La verità è che i berluscones del Varesotto non hanno più un capo che imposti l’azione politica, picchi i pugni sui tavoli che contano e lavori per la pari dignità all’interno del centrodestra. Gliel’hanno tolto di mezzo i pubblici ministeri di Milano, accusandolo di gravi scorrettezze anche nell’assegnazione di quei posti che Taldone ora nega di volere. Certo, stiamo parlando di Nino Caianiello, il Mullah o, se preferite, Belzebù o, ancora, per i cronisti giudiziari milanesi, Jurassic Park. Insomma, i berlusconiani orfani di Caianiello, tramortiti dal suo arresto e dalla raffica di misure analoghe per altri soci della combriccola, non riescono a rialzare la testa. Impresa che per il commissario calato dall’alto, il senatore gentiluomo Giacomo Caliendo, appare impossibile quanto improbabile, proprio perché è un gentilluomo e per certe operazioni serve ben altra risolutezza.

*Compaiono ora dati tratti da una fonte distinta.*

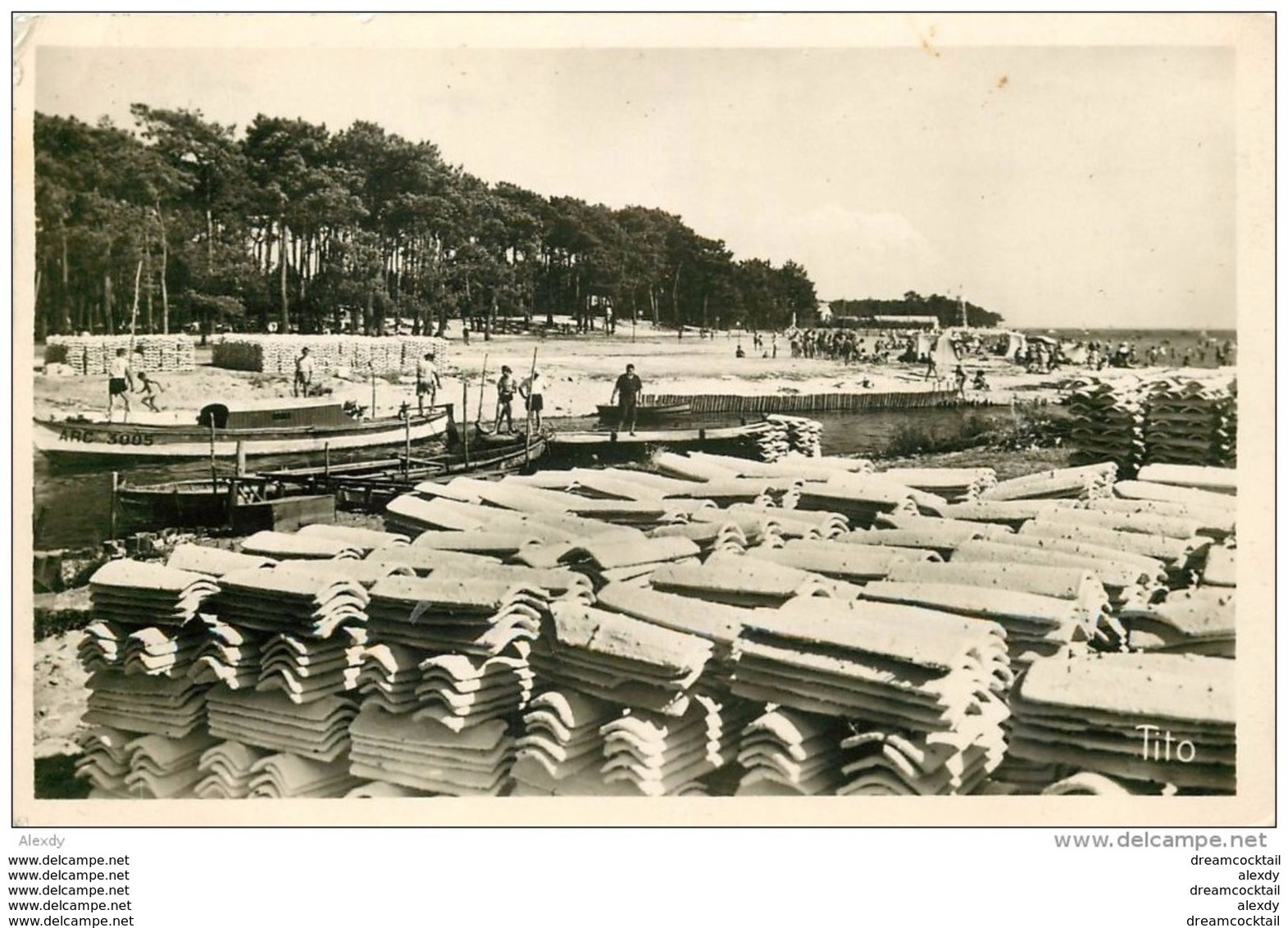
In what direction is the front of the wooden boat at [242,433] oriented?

A Gallarate i forzisti sono proni davanti al sindaco della Lega, che ha cacciato i due esponenti berlusconiani dalla giunta senza che nessuno del giro azzurro proferisse verbo o, meglio, provasse a far valere i numeri coi quali tengono in piedi o possono far cadere l’amministrazione. A Busto Arsizio, dove alcuni esponenti di Forza Italia fanno addirittura parte del cerchietto magico del primo cittadino, che oppone e dispone come gli pare e piace, in spregio agli equilibri e alla buona creanza politica. Anche qui, senza che nessuno, a cominciare dal commissario cittadino forzista Gigi Farioli, che replica l’incarico a Gallarate, tirasse fuori una delle sue proverbiali quanto antiche intemerate per contrastarlo. In Provincia, presidente lo stesso sindaco di Busto, dove Forza Italia si è autosospesa perché le è stato negato uno strapuntino (appunto, i posti), ma senza che si sappia quale sbocco abbia poi deciso, dato che partecipa come se nulla fosse a tutte le iniziative proposte dal presidente che in altre sedi contesta. Boh.

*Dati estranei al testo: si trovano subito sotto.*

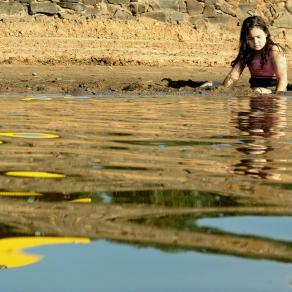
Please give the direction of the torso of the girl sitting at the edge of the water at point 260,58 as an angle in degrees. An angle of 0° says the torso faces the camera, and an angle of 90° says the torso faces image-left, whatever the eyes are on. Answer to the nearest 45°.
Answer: approximately 0°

Situazione paradossale dicevamo, anzi, schizofrenica, dentro la quale ci sguazzano i leghisti, consapevoli di avere il gioco in mano, ai quali si accodano gli esponenti di Fratelli d’Italia pronti a dare il loro contributo per spolpare l’osso, cioè Forza Italia. Situazione che si avvia al voto tra un anno e mezzo senza particolari sussulti, che i morti, né quelli veri né gli altri che si fingono morti per poi papparsi alle urne tutto quello che c’è da pappare, non potranno né vorranno di certo rigenerare. Almeno per ora, nella vana speranza che compaia un altro Caianiello che recuperi un po’ di entusiasmo ai berlusconiani di Varese. Ma di Caianiello ce n’è uno solo, impedito per sempre dai suoi guai giudiziari a tornare in campo: politicamente morto. E per questa Forza Italia, senza più birra in corpo, il giorno dei defunti equivale a una sorta di de profundis che non ammette resurrezioni. Almeno fino a prova contraria.